I Get My Insurance Through My Employer Or Union
Beginning in 2010:
• There will be no lifetime limits on coverage.
• Young adults will be allowed to stay on their parent’s plan until they turn 26 years old. (In the case of existing group health plans, this right does not apply if the young adult is offered insurance at work.) Some insurers began implementing this practice early.
Beginning in 2014:
• You may see a reduction in premiums due to lower administrative costs, increased competition, and a larger pool of insured Americans.
• Plan descriptions will be standardized, so that you know what your benefits are and what’s covered.
• There will be no annual limits on coverage.
• Workers meeting certain requirements who cannot afford the coverage provided by their employer may take whatever funds their employer might have contributed to their insurance and use these resources to help purchase a more affordable plan in the new health insurance Exchanges.
Effective January 2010:
• Up to 4 million small businesses (with fewer than 50 employees) are eligible for tax credits to help them provide insurance benefits to their workers. The first phase of this provision provides a credit worth up to 35% of the employer’s contribution to the employees’ health insurance. Small non-profit organizations may receive up to a 25% credit.
Effective in 2011:
• Insurers will not be allowed to impose sudden, arbitrary rate hikes based on the health status of employees.
• Grants will be available to create wellness programs that reward employees.
Beginning in 2014:
• Employers with more than 50 employees that don’t offer coverage will be penalized.
• By allowing small businesses to buy coverage through an insurance exchange, they will get the benefit of pooling their employees with millions of others, which will lower their own financial risk and ultimately lower costs.
• Operating through an exchange will reduce administrative costs.
• Employees at small businesses that don’t offer coverage can get tax credits to buy it. [The law implements the second phase of the small business tax credit for qualified small businesses and small non-profit organizations. In this phase, the credit is up to 50 percent of the employer’s contribution to provide health insurance for employees. There is also up to a 35 percent credit for small non-profit organizations.]
Effective in 2010:
• An estimated 4 million seniors will reach the gap in Medicare prescription drug coverage known as the “donut hole” this year. Each such senior will receive a $250 rebate.The first checks were mailed in June, and will continue monthly throughout 2010 as seniors hit the coverage gap.

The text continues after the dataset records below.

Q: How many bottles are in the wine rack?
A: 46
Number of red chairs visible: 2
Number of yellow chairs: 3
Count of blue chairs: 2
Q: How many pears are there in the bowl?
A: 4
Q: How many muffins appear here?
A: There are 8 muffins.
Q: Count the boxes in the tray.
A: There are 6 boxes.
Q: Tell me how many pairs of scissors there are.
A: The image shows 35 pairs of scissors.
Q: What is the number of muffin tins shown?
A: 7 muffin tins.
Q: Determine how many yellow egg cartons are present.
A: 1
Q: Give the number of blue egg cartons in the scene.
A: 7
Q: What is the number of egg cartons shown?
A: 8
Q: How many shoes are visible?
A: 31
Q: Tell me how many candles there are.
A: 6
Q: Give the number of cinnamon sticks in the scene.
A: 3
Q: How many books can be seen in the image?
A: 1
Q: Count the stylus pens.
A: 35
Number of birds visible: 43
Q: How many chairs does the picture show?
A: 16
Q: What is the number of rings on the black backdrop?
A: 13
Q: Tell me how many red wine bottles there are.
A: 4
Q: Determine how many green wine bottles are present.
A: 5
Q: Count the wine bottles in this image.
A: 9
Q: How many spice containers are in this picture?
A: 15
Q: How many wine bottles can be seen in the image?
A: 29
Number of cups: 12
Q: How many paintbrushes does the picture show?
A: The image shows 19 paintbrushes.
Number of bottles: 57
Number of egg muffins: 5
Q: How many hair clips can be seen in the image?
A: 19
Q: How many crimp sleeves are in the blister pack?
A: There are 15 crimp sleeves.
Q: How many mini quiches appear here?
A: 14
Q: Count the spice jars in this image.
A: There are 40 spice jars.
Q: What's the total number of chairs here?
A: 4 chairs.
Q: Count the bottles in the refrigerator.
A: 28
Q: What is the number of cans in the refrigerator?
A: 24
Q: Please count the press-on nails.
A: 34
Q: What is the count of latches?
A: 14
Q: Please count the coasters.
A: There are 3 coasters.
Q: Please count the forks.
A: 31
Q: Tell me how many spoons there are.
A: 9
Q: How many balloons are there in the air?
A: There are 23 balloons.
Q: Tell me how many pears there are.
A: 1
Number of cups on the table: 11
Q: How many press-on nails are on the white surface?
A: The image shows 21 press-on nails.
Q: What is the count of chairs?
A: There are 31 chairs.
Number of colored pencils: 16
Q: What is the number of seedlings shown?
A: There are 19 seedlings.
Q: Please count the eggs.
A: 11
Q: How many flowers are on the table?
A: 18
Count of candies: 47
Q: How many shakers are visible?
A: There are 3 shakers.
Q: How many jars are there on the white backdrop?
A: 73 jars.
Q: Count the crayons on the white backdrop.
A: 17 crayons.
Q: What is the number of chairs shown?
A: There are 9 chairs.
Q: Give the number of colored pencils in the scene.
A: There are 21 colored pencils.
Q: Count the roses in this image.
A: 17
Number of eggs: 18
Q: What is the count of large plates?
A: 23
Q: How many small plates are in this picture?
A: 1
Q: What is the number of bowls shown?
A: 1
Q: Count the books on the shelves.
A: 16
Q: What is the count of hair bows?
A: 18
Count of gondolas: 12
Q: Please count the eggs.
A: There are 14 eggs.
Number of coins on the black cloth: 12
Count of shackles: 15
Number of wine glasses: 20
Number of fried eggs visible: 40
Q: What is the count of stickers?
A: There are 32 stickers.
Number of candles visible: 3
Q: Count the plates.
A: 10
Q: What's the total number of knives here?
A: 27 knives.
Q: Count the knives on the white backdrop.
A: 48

• Income thresholds for Part B premiums will be frozen at 2010 rates.
Effective in 2011:
• Seniors who reach the coverage gap will receive a 50 percent discount when buying Medicare Part D covered brand-name prescription drugs. Over the next ten years, seniors will receive additional savings on brand-name and generic drugs until the coverage gap is closed in 2020.
• No benefits will be cut, and many preventive services will be free for those in traditional Medicare plans, such as annual wellness visits and personalized prevention plans.
• The Community Care Transitions Program will help high-risk Medicare beneficiaries who are hospitalized avoid unnecessary readmissions by coordinating care and connecting patients to services in their communities.
• A voluntary federal program (CLASS) will be created to provide long-term care insurance and cash benefits to people with severe disabilities.
Beginning in 2013:
• A national pilot program that encourages hospitals, doctors, and other providers to work together to improve the coordination and quality of patient care will be established. Under payment “bundling,” hospitals, doctors, and providers are paid a flat rate for an episode of care rather than the current fragmented system where each service or test or bundles of items or services are billed separately to Medicare. For example, instead of a surgical procedure generating multiple claims from multiple providers, the entire team is compensated with a “bundled” payment that provides incentives to deliver health care services more efficiently while maintaining or improving quality of care. It aligns the incentives of those delivering care, and savings are shared between providers and the Medicare program.